I am using int4 for read from the input Image and also to write to the output Image.
I have a 256*256 Image.
initially i assiged global work dimensions as 256,256 but its a bad idea as i used to get 16 Images of size 64*64 as its an int4 it reads 4 pixels for one work item and with 64 work items in X and Y direction it can read the entire Image.
Then i changed the global work item dimension by 64*256 ...as 64*4 is 256(in x direction the int4 reads 4 pixel/work item)...bad idea as it read the Image as 64*256.
I tried thinking if i make the global work item dimension loook like this 000100040008000120001600020...i tot work item will be executed when its a multiple of 4...definitely wrong.
Then reading inputImage as int4* and writing back as int* is not possible or?

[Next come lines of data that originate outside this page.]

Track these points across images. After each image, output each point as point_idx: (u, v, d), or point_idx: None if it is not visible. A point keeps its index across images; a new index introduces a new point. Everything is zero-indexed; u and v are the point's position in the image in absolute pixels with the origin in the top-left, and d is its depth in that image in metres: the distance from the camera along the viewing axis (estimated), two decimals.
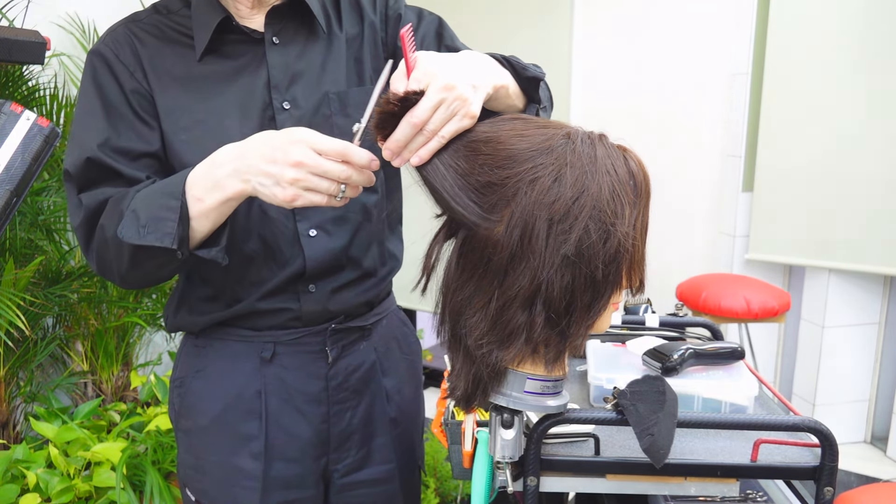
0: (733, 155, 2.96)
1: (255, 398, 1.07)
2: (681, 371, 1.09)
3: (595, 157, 0.74)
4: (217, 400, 1.08)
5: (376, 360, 1.14)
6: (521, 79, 0.95)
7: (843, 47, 2.66)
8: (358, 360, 1.11)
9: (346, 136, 0.98)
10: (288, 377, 1.07)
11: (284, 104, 1.01)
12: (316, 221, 1.03)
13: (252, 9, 1.01)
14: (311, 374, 1.08)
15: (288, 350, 1.07)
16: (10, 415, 2.03)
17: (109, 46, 1.00)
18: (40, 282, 2.02)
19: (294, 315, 1.06)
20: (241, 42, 1.01)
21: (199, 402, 1.09)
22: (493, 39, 3.20)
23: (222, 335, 1.08)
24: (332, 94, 1.03)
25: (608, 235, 0.73)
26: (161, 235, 0.86)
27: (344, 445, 1.11)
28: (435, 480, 2.28)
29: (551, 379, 0.82)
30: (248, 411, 1.07)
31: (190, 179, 0.88)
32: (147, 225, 0.86)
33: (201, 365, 1.10)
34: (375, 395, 1.14)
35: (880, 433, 2.96)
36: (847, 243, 2.75)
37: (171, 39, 1.01)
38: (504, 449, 0.86)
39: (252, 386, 1.07)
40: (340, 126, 1.03)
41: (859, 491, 1.62)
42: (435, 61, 0.77)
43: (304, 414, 1.08)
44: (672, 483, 0.94)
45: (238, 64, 1.01)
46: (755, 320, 2.42)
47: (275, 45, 1.01)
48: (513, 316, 0.75)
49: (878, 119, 2.62)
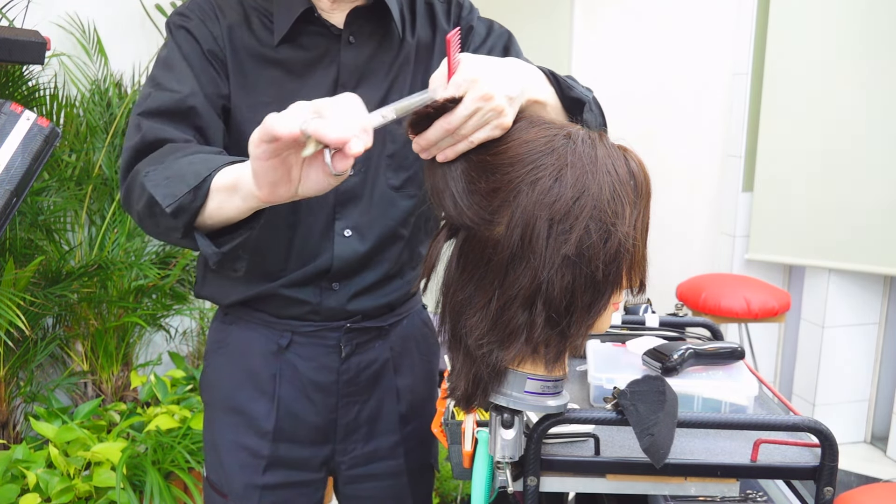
0: (733, 155, 2.96)
1: (268, 381, 1.10)
2: (681, 371, 1.09)
3: (595, 157, 0.74)
4: (233, 377, 1.11)
5: (390, 358, 1.15)
6: (565, 98, 0.92)
7: (843, 47, 2.66)
8: (371, 358, 1.13)
9: (394, 142, 1.04)
10: (301, 366, 1.09)
11: None
12: (353, 222, 1.04)
13: (333, 3, 1.01)
14: (323, 366, 1.10)
15: (304, 341, 1.09)
16: (10, 415, 2.03)
17: (195, 12, 1.01)
18: (40, 282, 2.01)
19: (313, 309, 1.07)
20: (318, 35, 1.01)
21: (217, 377, 1.14)
22: None
23: (246, 316, 1.10)
24: (392, 99, 1.01)
25: (609, 235, 0.73)
26: (167, 194, 0.81)
27: (350, 437, 1.13)
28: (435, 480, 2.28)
29: (551, 379, 0.82)
30: (261, 392, 1.10)
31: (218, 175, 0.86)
32: (168, 179, 0.83)
33: (224, 341, 1.13)
34: (385, 393, 1.15)
35: (880, 433, 2.96)
36: (847, 243, 2.75)
37: (251, 18, 1.01)
38: (504, 449, 0.86)
39: (268, 369, 1.09)
40: (393, 132, 1.03)
41: (859, 491, 1.62)
42: (477, 67, 0.76)
43: (313, 402, 1.10)
44: (672, 483, 0.94)
45: (312, 56, 1.01)
46: (755, 320, 2.42)
47: (350, 44, 1.02)
48: (513, 316, 0.76)
49: (878, 119, 2.62)
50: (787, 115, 2.79)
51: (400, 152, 1.05)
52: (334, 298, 1.07)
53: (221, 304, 1.13)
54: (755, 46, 2.83)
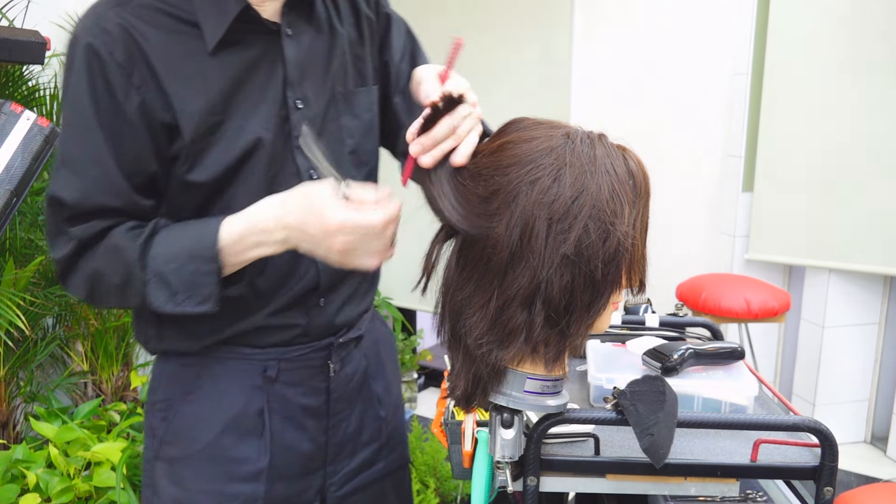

...i want to read image as an int4 and output as an int4...is it possible?
/************This code is for global work dimension 64*256*******************/
__kernel void convolution(
__global int4 *inputImage, //cl_image_format.channel datatype CL_SIGNED_INT32; CL_R;
__global int4 *outputImage,
int inputWidth, //256
int inputHeight, //256
__constant int *filter, //sobel filter
int filterWidth) //filterWidth=3
int x = get_global_id(0);
int y = get_global_id(1);
int4 sum = 0;
int kx, ky;
int widthby4 = inputWidth/4;
for (ky = -filterWidth/2; ky <= filterWidth/2; ++ky)
for (kx = -filterWidth/2; kx <= filterWidth/2; ++kx)
sum += inputImage[(y + ky) * widthby4 + (x + kx)] * filter[(ky + filterWidth/2) * filterWidth + (kx + filterWidth/2)];
sum /= 9;
outputImage[(y)*widthby4+(x)] = sum;